Il 24 dicembre sono scoppiate diverse manifestazioni nei quartieri cristiani di Damasco per protestare contro l’incendio di un albero di Natale vicino ad Hama, nella Siria centrale.
“Chiediamo che i diritti dei cristiani siano rispettati”, hanno cantato all’unisono i manifestanti, mentre marciavano per le strade di Damasco, verso la sede del patriarcato ortodosso a Bab Charqi.
Arrivati spontaneamente da diversi quartieri, si sono riuniti per esprimere il loro malcontento e le loro paure più di due settimane dopo la presa del potere da parte di una coalizione armata guidata da islamisti che ha deposto l’ex presidente siriano Bashar al Assad.
“C’è molto settarismo e ingiustizia contro i cristiani, sotto la copertura di ‘casi isolati’”, ha detto Georges all’Afp. “Se non ci è permesso di vivere la nostra fede cristiana nel nostro paese, come in passato, allora non abbiamo più il nostro posto qui”, ha aggiunto.
Alcuni di loro portavano croci di legno, altri issavano la bandiera dell’indipendenza siriana a tre stelle, adottata dalle nuove autorità.
Queste manifestazioni sono scoppiate dopo che sui social network è stato diffuso un video in cui dei miliziani incappucciati davano fuoco all’albero di Natale nella città a maggioranza cristiana ortodossa di Souqaylabiya, vicino a Hama.
Secondo l’Osservatorio siriano per i diritti umani (Osdh), i miliziani erano stranieri del gruppo jihadista Ansar al Tawhid.
In un altro video diventato virale sui social media, si vede un religioso del gruppo islamico radicale al potere Hayat Tahrir al Sham (Hts) rivolgersi ai residenti, dicendo che gli autori di queste azioni erano “non siriani” e promettendo che saranno puniti.
“L’albero sarà restaurato e illuminato entro domani mattina”, ha assicurato, insieme ai sacerdoti e tra gli applausi dei residenti che scandivano slogan cristiani.
Unificare il Paese frammentato da anni di guerra sanguinosa e dove ci sono molte fazioni e molte minoranze religiose rimane una sfida per il gruppo che ha preso il potere.
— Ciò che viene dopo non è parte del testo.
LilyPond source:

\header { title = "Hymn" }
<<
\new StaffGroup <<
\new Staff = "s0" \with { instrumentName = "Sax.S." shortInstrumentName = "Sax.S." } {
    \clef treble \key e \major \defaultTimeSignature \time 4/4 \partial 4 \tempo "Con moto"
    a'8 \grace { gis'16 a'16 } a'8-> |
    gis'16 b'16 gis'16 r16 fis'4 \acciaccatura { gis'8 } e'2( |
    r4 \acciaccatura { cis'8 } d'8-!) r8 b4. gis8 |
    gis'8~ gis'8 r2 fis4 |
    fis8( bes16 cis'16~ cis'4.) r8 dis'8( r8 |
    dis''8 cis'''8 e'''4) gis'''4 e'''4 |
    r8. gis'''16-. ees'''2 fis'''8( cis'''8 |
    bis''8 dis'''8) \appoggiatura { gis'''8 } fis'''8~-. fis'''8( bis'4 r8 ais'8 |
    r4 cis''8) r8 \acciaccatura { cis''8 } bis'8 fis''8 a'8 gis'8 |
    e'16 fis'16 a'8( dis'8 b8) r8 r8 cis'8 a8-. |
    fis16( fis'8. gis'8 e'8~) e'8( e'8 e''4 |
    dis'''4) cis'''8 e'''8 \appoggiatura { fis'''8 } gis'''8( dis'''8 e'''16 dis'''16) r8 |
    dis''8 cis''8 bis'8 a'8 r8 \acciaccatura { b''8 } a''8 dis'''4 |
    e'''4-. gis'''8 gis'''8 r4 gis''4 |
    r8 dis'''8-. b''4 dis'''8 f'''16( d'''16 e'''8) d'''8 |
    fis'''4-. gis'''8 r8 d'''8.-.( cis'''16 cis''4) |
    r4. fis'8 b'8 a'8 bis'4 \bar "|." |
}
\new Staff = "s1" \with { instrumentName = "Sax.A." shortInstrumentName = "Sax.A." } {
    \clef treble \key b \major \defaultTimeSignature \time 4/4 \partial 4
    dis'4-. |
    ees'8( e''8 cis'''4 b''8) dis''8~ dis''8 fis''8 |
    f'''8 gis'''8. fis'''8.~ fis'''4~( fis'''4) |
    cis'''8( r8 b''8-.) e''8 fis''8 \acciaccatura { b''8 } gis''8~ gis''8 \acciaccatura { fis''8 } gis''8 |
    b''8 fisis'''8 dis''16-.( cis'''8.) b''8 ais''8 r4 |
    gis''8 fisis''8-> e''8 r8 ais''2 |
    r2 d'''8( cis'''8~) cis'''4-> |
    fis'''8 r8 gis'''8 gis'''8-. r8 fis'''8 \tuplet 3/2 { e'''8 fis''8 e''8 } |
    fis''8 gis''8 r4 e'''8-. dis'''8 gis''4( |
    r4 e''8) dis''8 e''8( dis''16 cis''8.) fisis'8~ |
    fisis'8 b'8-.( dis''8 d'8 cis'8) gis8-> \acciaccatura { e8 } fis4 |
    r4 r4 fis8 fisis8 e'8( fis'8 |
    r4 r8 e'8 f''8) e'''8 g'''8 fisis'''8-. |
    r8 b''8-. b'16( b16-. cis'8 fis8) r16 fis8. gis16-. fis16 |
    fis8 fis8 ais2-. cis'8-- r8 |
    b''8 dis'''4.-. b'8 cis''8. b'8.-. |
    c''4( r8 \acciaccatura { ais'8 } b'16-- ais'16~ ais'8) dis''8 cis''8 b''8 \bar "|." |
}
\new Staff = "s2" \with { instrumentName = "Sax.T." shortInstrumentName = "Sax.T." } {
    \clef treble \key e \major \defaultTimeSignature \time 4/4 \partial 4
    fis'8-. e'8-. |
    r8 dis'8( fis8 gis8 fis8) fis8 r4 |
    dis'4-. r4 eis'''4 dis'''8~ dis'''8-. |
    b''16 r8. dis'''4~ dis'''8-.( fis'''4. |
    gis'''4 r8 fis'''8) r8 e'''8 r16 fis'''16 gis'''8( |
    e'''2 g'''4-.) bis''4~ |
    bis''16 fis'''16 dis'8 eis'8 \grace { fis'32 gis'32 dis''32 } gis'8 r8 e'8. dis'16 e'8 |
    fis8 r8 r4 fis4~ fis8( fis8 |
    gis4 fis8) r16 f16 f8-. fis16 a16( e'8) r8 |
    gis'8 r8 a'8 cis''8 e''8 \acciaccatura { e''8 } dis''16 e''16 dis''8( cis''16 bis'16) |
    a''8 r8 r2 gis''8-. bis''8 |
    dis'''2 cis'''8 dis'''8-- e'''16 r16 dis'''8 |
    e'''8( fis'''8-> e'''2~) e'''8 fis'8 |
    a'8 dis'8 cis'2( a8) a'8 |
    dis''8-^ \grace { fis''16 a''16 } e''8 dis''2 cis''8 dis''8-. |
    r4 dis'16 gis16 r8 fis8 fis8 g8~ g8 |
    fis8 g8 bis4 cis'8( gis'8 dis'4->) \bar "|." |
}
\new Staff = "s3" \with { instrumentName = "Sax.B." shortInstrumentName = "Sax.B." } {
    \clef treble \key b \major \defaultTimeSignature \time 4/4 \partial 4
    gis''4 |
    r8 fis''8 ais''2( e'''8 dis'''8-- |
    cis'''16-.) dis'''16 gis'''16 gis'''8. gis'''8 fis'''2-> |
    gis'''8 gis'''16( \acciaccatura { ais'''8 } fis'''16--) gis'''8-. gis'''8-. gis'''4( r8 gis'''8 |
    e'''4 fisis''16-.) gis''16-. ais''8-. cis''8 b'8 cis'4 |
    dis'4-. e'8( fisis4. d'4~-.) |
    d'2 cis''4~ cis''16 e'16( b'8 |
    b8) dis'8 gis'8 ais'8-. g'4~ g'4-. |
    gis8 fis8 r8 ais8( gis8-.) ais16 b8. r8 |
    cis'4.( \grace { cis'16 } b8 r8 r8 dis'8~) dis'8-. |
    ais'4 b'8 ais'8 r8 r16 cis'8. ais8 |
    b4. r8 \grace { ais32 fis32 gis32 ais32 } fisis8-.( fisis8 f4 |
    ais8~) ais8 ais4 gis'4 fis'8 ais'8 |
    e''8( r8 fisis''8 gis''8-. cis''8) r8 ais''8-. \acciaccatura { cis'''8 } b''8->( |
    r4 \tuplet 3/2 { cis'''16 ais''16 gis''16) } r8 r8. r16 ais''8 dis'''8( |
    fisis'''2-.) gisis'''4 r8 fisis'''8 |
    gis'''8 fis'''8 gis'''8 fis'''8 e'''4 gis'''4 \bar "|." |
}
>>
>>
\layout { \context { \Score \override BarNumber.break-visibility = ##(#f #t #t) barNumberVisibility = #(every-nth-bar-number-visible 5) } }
Hayat Tahrir al Sham (Hts), un gruppo che un tempo era affiliato ad Al Qaeda, afferma di aver rinunciato al jihadismo e di aver adottato posizioni più moderate, anche perché sa che è sotto esame da parte di tutto il mondo per il modo in cui tratterà le minoranze del paese: in particolare i cristiani, gli alawiti e i curdi.
Hts si trova tuttavia a confrontarsi con la presenza di numerosi combattenti stranieri, soprattutto provenienti dall’Asia centrale, che si erano uniti alle sue file o a quelle di altre fazioni islamiste e jihadiste durante il conflitto cominciato nel 2011 e continuano a rappresentare una grande sfida per l’organizzazione.